November Bug Squash Month: GJS

Here’s what happened during November Bug Squash Month in GJS.

First off, I didn’t really get on the ball to promote Bug Squash Month and I didn’t take pictures of any bug squashing activity… which I regret. I hope this post can make up for some of that.

During November I finally took the leap and offered to become a maintainer of GJS. My employer Endless has been sponsoring work on bugs 742249 and 751252, porting GJS’s Javascript engine from SpiderMonkey 24 to SpiderMonkey 31. But aside from that I had been getting interested in contributing more to it, and outside of work I did a bunch of maintenance work modernizing the Autotools scripts and getting it to compile without warnings.
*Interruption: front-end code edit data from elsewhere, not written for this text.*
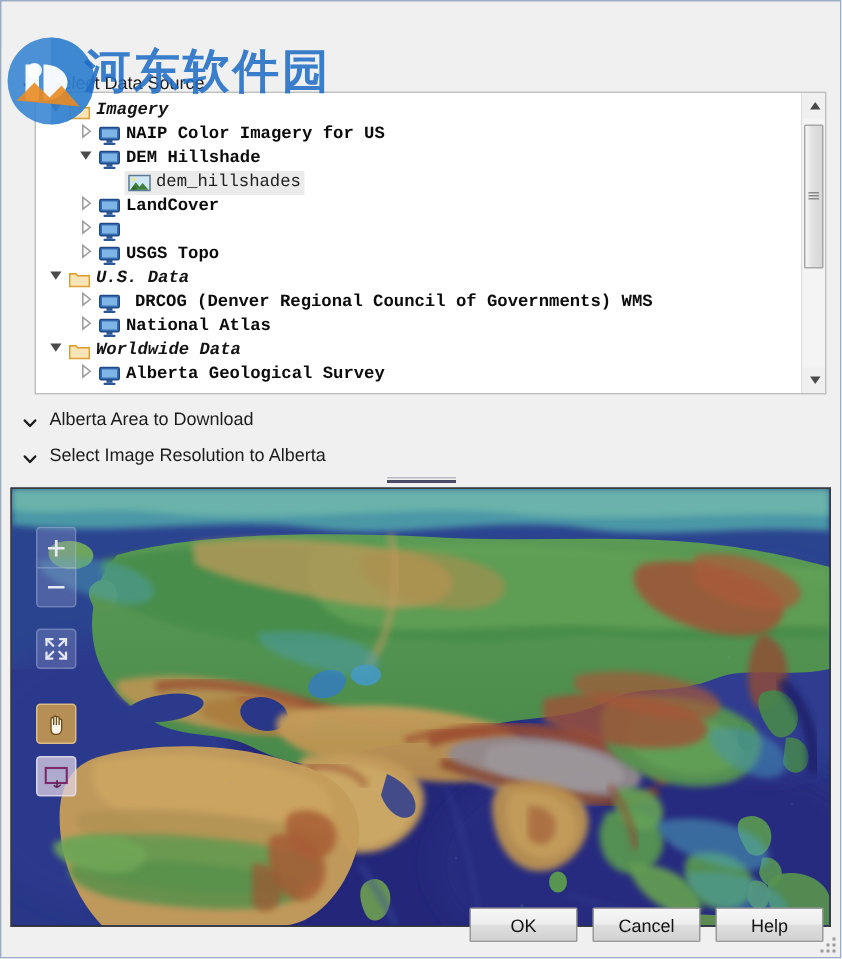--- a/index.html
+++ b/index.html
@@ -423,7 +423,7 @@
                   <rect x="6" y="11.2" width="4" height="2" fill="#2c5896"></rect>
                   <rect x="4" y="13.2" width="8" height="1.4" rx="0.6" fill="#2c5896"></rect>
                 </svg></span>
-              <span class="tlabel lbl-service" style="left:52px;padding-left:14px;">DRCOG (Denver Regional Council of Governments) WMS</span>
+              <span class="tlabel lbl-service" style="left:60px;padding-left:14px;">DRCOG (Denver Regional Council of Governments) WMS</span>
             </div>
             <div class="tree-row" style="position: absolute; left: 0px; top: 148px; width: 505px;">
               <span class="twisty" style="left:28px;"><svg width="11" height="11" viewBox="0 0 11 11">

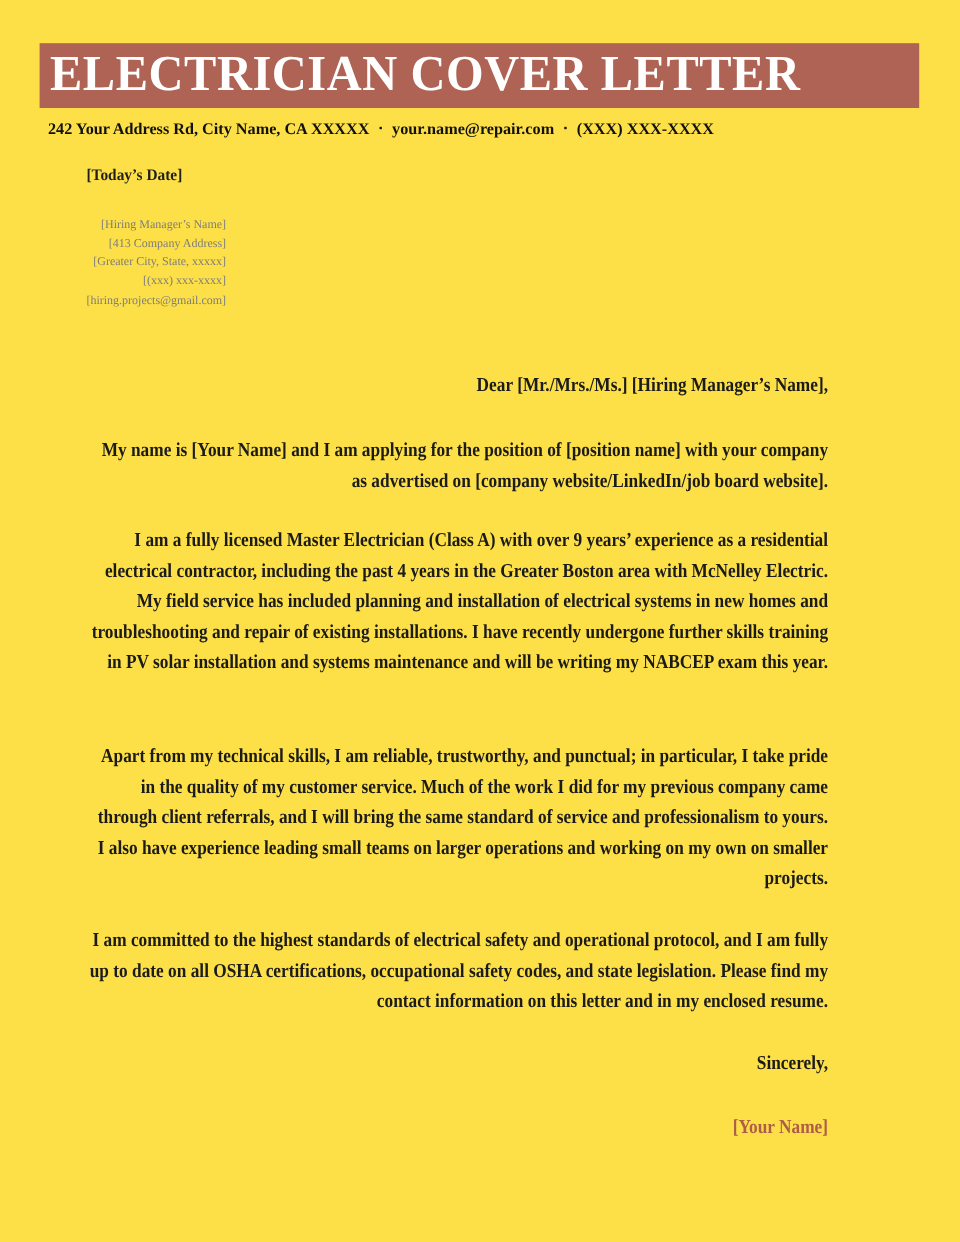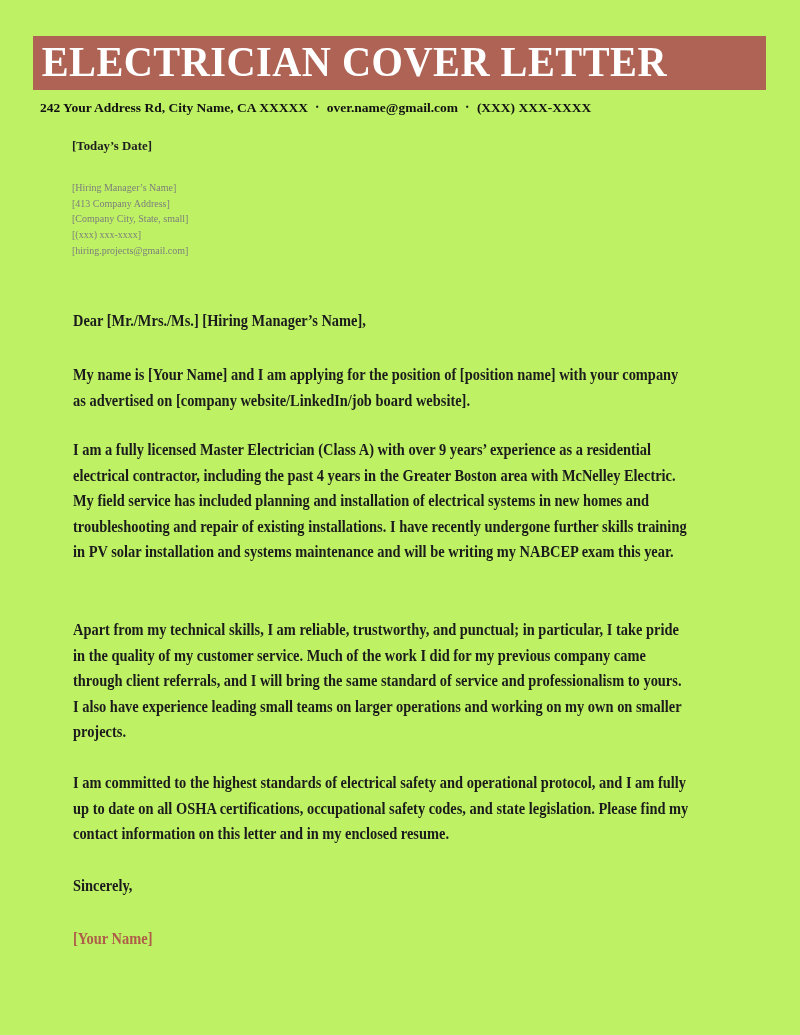--- a/index.html
+++ b/index.html
@@ -8,7 +8,7 @@
     position: relative; overflow: hidden;
     font-family: "Liberation Serif", serif;
   }
-  .page { position: absolute; inset: 0; background: #bef264; }
+  .page { position: absolute; inset: 0; background: #fde047; text-align: right; }
 
   
   .banner {

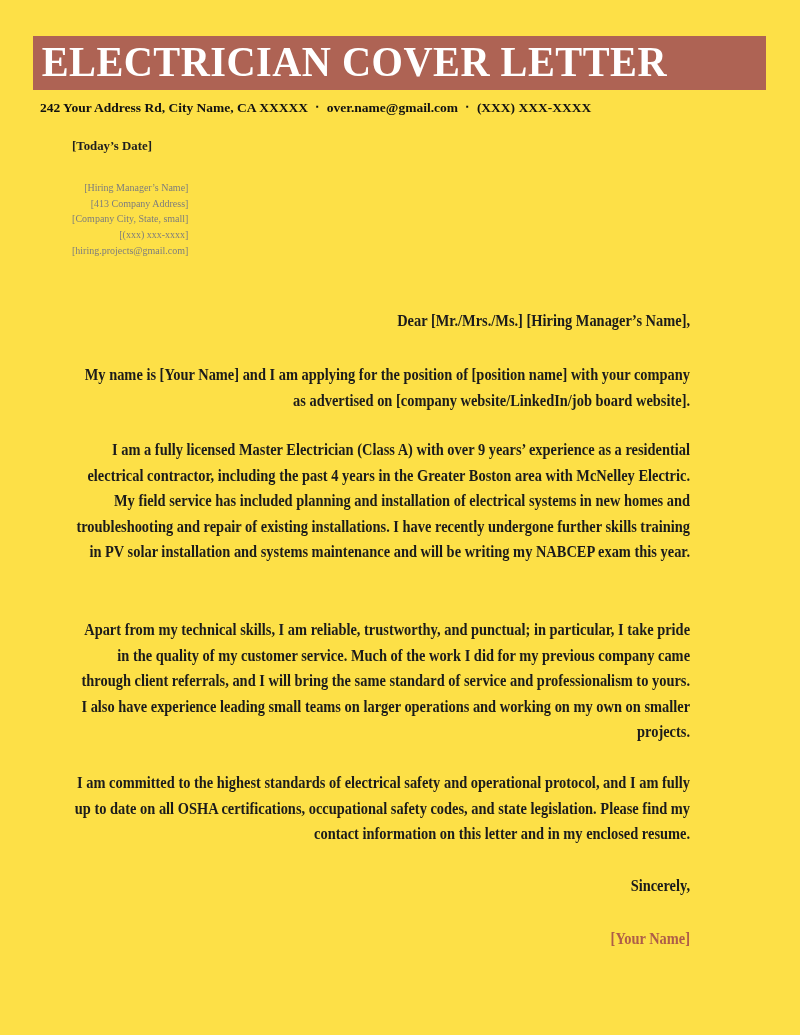--- a/index.html
+++ b/index.html
@@ -81,7 +81,7 @@
   </header>
 
   <div class="contact-line">
-    <span>242 Your Address Rd, City Name, CA XXXXX</span><span class="sep">▪</span><span>over.name@gmail.com</span><span class="sep">▪</span><span>(XXX) XXX-XXXX</span>
+    <span>242 Your Address Rd, City Name, CA XXXXX</span><span class="sep">▪</span><span>your.name@repair.com</span><span class="sep">▪</span><span>(XXX) XXX-XXXX</span>
   </div>
 
   <div class="date-line">[Today’s Date]</div>

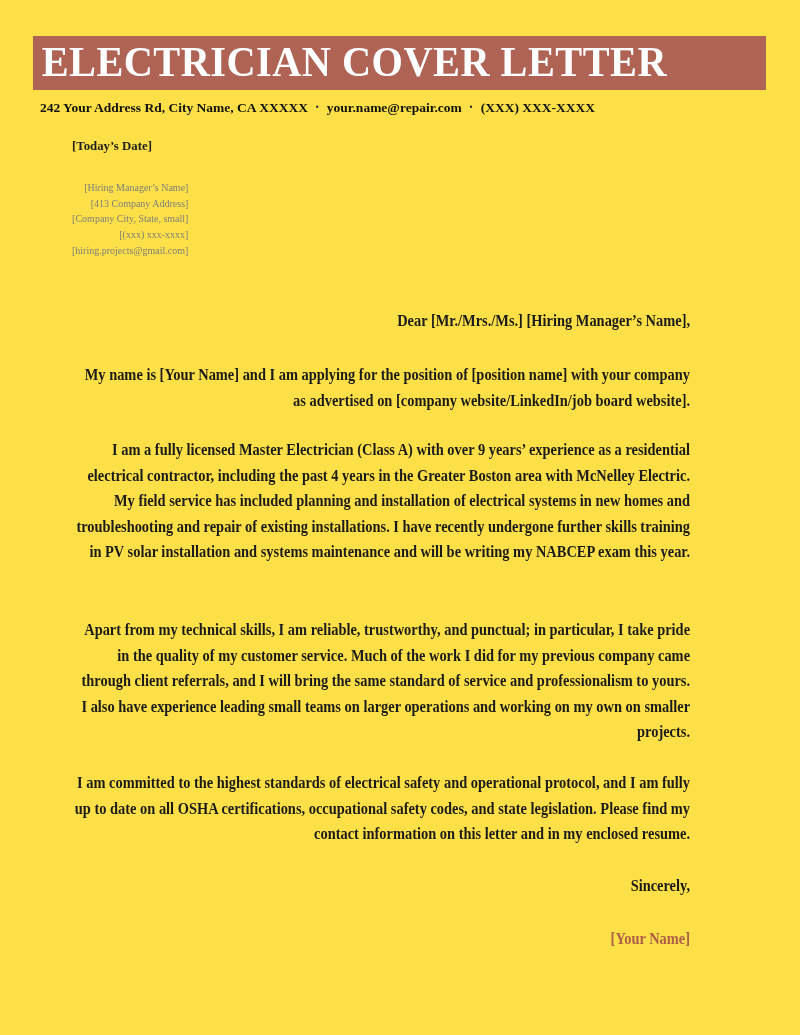--- a/index.html
+++ b/index.html
@@ -89,7 +89,7 @@
   <div class="recipient">
     <div>[Hiring Manager’s Name]</div>
     <div>[413 Company Address]</div>
-    <div>[Company City, State, small]</div>
+    <div>[Greater City, State, xxxxx]</div>
     <div>[(xxx) xxx-xxxx]</div>
     <div>[hiring.projects@gmail.com]</div>
   </div>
From there it was a small step to officially volunteering.

With not much of November remaining and a holiday and family visit coming up (life always is more important than bug squashing!) I decided to start out my bug-squashing campaign with what would get me the most results for the time spent: going through GJS’s bug tracker and closing obsolete or invalid bugs. This I managed to do, closing about 1/4 of all open bugs!

Then I made a list of all open bugs with attached patches and intended to review them to see if they still applied and why they hadn’t been committed yet. I got through a few, and had the dubious distinction of fixing up and committing patches from a 7 year old bug yesterday. But as you can see in the list, there are still 54 remaining. A good to-do list for the next Bug Squash Month, or whenever I feel like working on GJS but don’t know what to work on!

Did you know Bugzilla could generate graphs? I didn’t! Here’s a graph of the total bug count in GJS during November Bug Squash Month:

chart

The clunkiness of this chart kills me though…

My plans now that Bug Squash Month is over are to concentrate on fixing things that make it more pleasant to use and contribute to GJS:

  • Find an active co-maintainer so that we can review each other’s patches (could this be you?)
  • Make ES6 Promises available (this work is also being sponsored by Endless)
  • Rework the test suite to use an embedded copy of Jasmine so that writing automated tests becomes less of a pain
  • Find ways to bring in some of the conveniences that Node developers are used to

I’ve also decided to try an experiment: I’ve just made the Trello board public on which I keep track of what I’m working on and what I’d like to work on. Let me know if this is interesting to you and what features you might like to see on there! (It’s made possible by a Chrome extension, Bug 2 Trello.)